Trust Is Dead, Janet

If Janet Albrechtsen had even a shred of decency, she would be choking on her own hypocrisy. Pleading for her job at Teh Oz, she says anyone calling for her dismissal (and there are plenty of them) is a totalitarian who is as guilty of stifling dissent as... um... well, never mind. Sticking to the Karl Rove playbook, Janet doesn't even bother trying to defend her disgraceful record of lies and nonsense, she just goes on the attack like a terminally rabid dog.

I think this article by Phil Hoskins best addresses the issue:
Merchants cannot be trusted to deliver what they promise, employers cannot be trusted to pay on promised retirement plans, even spouses cannot be trusted to keep their vows. We live in a buyer beware culture where every person is on their own to make it through a jungle of real and perceived threats and attacks.

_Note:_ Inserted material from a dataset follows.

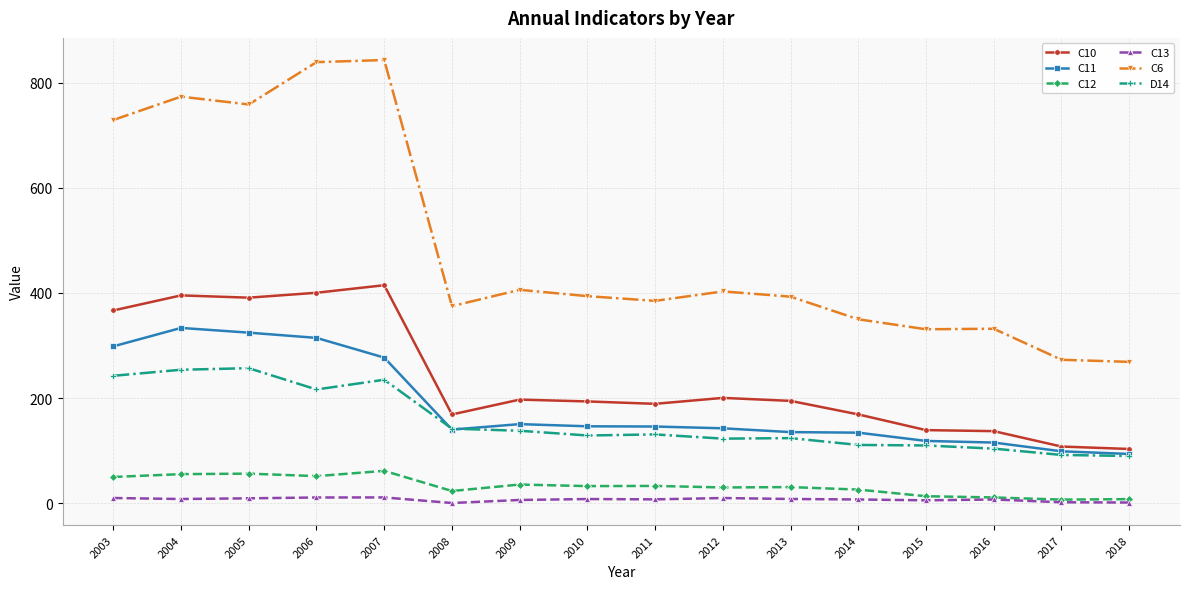

Is it true that D14 equals 205.2 at 2013?

False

One cannot shop in a mall without fear of some idiot seeking fame with a rifle, cannot book a flight on an airplane without fearing being bumped because the flight was oversold. You cannot drive on the freeway without concern that the idiot racing to take your space will not pull a gun to prove his point, cannot give a toy to a child without fear of lead poisoning, cannot trust a politician on anything.

Trust is dead.


The followers of Milton Friedman would have us believe we can trust in the “market” to right all wrongs, despite the complete failure in each and every instance where this philosophy has been tried. Karl Marx would have had us trust in the communal conscience to deliver the ultimate good, but again, each and every instance in which it has been tried has failed.

Trust cannot be imposed, it cannot be brought into existence by faith, it is by its very nature a product of free and open communication and human interaction. Trust is not a lofty goal of perfection and honesty. Trust is the acceptance of what is with the backing of experience that what was foretells what will be. But it does require facing what is without blinders, being responsible to look beyond the bright and shiny promises and putting in the effort to know other people for who they are.

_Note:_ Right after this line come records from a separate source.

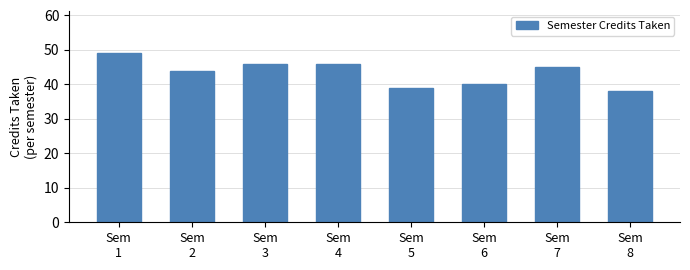

Which has a higher value, Sem
4 or Sem
2?

Sem
4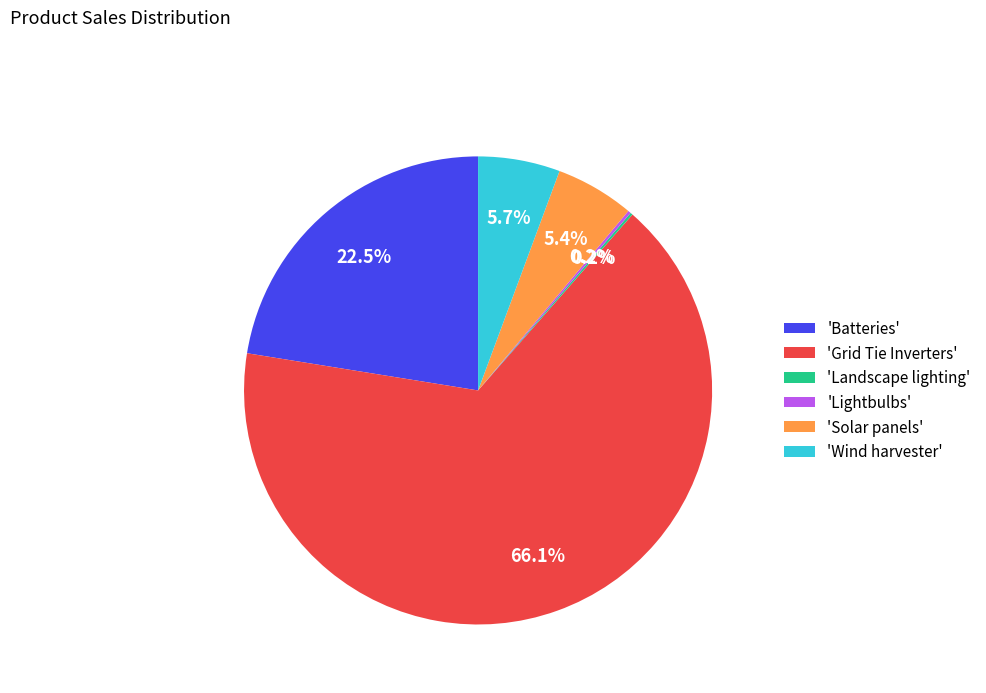

Combined, do 'Grid Tie Inverters' and 'Solar panels' account for over 50%?

Yes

Trust requires that we stop calling each other names as a substitute for discourse and problem solving.

There is so much of our culture that shoves us away from those requirements toward a world of fast paced isolation and fantasy. There is no institution or force on the horizon to pull us in the other direction, for all have become part of the vortex of insincerity and pretense.

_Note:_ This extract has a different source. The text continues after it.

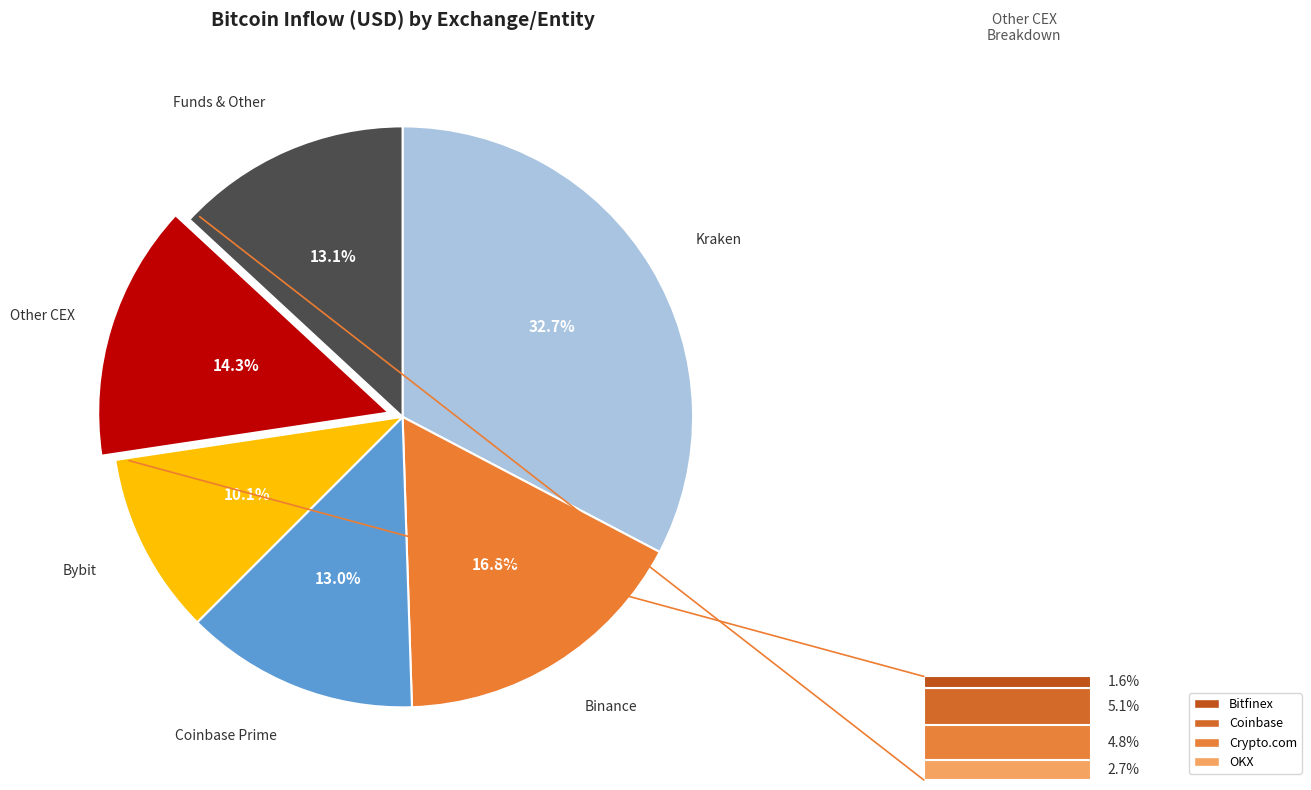

To the nearest percent, what is the average slice percentage?

17%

If trust is to be restored it is up to you and I to step away from the distractions to see who is around us, to take the time to smile and say hello, to learn to honor our word as the definition of who we are and what we do. Trust is dead, but isn’t this the season that reminds us that miracles are possible?
The Murdoch media has lost the public trust just as surely as the Bush White House has done. The road to redemption, should either choose to pursue it (and there are no signs yet), will not be easy.